The story opens in 1876 with Emanuel and Ludvig arriving in Baku, Azerbaijan, a town soaked in oil spewing from derricks. Repulsed by the waste and filth, Ludvig invents modifications to oil extraction, refining, and shipping processes and provides workers with housing, education, and medical care.
The editor’s foreword describes the book as “a historical novel—with the emphasis being on ‘historical.’” I agree. History is its strength.
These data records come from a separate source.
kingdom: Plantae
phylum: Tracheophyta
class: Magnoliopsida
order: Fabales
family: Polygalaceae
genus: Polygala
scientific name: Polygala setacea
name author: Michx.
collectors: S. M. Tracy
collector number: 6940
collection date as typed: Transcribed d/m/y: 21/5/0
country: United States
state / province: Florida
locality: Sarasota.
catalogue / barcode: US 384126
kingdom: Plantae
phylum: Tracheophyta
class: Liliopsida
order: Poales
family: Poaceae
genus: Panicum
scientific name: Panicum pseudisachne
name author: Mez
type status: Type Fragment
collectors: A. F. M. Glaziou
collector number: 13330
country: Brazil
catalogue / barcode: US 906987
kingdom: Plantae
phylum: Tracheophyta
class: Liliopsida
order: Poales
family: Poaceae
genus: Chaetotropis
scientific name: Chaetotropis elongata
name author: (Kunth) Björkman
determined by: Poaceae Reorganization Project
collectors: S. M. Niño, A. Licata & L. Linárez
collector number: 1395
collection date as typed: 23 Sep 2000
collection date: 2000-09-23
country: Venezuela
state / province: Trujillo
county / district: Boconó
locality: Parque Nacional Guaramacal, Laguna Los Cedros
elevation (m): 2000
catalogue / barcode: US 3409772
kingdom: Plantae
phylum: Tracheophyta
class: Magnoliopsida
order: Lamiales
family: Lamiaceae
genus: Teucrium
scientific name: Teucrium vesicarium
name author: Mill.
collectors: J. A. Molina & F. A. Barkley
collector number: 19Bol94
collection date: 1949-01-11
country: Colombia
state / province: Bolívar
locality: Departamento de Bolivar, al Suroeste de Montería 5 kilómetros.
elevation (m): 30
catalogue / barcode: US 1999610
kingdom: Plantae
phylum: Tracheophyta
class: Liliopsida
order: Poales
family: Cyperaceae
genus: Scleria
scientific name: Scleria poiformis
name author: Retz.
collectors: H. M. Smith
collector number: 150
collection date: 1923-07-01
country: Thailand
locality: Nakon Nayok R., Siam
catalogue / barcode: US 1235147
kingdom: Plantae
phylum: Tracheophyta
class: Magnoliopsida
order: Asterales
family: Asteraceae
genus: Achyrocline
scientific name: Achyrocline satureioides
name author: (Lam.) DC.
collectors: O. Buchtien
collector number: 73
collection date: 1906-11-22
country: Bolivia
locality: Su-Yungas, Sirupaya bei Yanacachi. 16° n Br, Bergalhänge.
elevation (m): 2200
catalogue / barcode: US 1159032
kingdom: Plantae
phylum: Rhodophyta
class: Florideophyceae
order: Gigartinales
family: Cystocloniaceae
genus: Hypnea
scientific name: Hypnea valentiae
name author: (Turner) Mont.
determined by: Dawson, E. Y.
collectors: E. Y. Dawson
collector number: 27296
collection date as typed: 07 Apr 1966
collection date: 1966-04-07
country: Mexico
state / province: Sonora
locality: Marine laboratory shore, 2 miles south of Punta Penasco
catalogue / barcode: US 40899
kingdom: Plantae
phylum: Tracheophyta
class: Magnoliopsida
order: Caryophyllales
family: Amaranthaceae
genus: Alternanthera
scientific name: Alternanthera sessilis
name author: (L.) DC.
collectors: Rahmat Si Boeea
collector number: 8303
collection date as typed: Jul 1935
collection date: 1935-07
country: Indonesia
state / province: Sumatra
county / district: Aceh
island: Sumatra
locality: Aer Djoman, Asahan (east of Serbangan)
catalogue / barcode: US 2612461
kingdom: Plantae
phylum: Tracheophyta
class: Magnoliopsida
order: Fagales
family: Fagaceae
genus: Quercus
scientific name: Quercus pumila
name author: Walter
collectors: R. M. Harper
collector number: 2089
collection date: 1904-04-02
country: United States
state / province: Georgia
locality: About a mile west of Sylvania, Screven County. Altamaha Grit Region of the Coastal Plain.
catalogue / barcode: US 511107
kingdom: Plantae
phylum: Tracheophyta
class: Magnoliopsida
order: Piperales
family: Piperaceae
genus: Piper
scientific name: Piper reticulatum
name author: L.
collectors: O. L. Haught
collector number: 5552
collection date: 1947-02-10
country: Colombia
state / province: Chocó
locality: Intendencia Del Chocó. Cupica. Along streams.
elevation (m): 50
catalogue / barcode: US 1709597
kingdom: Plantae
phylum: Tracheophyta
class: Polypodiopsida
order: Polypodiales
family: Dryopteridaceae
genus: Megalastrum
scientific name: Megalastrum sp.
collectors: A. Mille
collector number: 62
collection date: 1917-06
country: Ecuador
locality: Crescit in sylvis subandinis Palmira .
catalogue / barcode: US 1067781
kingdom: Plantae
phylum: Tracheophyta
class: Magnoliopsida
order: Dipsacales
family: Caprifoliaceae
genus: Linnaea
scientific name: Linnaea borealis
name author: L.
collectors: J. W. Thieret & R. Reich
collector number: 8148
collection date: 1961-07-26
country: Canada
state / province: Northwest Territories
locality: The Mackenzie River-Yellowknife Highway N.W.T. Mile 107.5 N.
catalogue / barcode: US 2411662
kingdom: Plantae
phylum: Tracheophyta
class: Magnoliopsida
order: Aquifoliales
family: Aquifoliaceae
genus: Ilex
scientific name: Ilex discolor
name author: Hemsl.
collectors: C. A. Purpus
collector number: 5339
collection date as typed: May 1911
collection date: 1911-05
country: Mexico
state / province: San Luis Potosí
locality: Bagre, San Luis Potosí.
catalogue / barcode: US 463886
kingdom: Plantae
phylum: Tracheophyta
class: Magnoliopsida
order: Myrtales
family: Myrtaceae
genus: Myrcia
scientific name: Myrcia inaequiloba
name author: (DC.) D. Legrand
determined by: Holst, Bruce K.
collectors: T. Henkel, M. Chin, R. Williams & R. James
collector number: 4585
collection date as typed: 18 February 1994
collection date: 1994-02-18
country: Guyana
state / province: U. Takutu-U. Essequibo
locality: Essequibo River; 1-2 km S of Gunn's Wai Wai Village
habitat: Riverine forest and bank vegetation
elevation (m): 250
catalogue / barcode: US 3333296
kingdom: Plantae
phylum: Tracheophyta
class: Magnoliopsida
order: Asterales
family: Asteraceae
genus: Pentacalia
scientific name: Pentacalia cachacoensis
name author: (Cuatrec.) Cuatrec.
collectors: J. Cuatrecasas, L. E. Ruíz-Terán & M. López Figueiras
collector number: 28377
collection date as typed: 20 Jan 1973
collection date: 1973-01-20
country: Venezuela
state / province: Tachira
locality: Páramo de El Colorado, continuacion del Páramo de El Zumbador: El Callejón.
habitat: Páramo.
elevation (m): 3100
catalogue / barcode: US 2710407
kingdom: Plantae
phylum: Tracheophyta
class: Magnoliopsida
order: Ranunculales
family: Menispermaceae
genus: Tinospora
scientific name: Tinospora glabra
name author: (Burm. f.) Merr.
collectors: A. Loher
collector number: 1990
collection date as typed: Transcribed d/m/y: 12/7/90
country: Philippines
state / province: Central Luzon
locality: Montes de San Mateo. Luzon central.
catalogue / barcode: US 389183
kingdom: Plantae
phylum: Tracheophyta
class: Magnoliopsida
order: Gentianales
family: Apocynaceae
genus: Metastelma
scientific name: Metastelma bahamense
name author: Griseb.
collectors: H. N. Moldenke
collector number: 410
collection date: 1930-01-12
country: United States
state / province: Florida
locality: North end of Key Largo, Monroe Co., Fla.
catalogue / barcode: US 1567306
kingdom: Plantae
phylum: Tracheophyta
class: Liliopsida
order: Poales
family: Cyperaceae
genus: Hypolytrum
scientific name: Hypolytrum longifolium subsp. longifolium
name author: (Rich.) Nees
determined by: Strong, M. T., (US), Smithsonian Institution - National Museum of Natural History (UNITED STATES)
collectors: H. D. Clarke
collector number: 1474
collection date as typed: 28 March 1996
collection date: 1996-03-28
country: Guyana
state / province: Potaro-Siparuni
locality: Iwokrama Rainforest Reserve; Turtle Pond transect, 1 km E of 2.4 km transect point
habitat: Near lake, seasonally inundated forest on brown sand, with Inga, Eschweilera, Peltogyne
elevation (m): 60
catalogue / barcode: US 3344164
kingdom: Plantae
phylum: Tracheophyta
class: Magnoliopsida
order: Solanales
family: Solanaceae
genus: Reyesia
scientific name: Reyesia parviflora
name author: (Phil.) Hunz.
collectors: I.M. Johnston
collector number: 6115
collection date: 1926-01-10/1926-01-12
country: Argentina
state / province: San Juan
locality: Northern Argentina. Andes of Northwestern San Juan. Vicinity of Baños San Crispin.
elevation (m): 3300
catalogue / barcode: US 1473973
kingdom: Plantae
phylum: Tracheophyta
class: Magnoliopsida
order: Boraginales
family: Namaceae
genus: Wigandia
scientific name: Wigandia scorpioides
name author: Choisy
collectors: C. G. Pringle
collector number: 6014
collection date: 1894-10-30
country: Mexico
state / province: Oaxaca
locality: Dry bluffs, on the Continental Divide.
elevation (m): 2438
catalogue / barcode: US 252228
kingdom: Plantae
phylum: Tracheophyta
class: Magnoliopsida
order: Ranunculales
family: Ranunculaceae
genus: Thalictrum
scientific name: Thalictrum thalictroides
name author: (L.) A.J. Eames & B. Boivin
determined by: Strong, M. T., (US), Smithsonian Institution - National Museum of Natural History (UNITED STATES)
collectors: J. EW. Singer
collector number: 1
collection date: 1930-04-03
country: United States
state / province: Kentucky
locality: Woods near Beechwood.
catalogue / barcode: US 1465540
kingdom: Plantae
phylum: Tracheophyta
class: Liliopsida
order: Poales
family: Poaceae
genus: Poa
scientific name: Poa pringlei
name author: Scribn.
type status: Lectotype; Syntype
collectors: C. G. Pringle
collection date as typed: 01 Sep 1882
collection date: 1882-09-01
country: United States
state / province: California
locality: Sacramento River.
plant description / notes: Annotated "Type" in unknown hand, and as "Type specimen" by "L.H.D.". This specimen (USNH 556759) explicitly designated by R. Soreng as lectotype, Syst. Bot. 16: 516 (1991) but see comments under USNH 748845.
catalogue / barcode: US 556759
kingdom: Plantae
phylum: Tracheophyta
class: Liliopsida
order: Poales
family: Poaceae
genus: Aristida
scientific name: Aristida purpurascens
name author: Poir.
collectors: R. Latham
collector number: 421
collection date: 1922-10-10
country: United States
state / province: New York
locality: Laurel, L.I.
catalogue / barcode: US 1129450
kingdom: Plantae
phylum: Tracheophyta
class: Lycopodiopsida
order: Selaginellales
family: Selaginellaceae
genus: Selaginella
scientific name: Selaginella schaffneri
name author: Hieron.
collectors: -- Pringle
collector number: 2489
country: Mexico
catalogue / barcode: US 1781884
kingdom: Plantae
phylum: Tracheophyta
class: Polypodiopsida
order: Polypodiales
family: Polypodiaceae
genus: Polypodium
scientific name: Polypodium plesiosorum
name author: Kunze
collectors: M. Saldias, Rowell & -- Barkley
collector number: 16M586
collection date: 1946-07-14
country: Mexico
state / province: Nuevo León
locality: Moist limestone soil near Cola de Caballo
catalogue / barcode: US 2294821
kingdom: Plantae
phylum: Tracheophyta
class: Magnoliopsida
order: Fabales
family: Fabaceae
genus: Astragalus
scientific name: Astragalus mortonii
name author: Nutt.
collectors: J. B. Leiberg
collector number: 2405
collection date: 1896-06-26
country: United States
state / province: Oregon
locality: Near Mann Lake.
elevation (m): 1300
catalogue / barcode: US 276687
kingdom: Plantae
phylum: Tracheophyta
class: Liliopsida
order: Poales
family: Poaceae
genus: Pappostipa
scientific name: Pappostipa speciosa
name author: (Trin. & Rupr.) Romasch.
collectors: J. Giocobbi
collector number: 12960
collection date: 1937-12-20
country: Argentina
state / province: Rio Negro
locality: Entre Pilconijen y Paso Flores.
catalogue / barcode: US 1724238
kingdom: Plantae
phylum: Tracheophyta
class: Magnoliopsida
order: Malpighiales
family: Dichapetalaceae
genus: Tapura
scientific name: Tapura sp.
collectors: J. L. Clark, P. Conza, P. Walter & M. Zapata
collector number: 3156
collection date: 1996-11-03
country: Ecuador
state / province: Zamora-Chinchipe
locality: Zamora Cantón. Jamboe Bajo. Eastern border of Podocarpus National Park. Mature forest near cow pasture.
This fascinating account features international competition, espionage, sabotage, and the rise of the Bolsheviks and the Russian Revolution. Unfortunately, it opens with an irrelevant subplot teaser regarding Emanuel’s love affair. The writing is riddled with first-draft clichés: “Crossing his arms over his chest, he lifted his chin and stubbornly refused to enjoy himself.” The dialogue is stilted: “Shall I tell you, son, that I was impressed by your work ethic? And because of that difficult job, you learned early on about the satisfaction that can be derived from hard work.” Even Julie Gold, a smart, young, daring spy and double agent with ninja-like street-fighting skills, says things like, “Could I have lived a simple life? Content with a husband, children, and a day-to-day existence which involved neither clandestine adventures nor bloodshed?”
In his unabashed homage to the Nobels, the late scholar Togrul Bagirov provided intriguing setting, action, and historical references. So, yes, the historian put the emphasis of his historical novel on historical. Had the editor put an equal emphasis on novel, this story could have been a riveting read.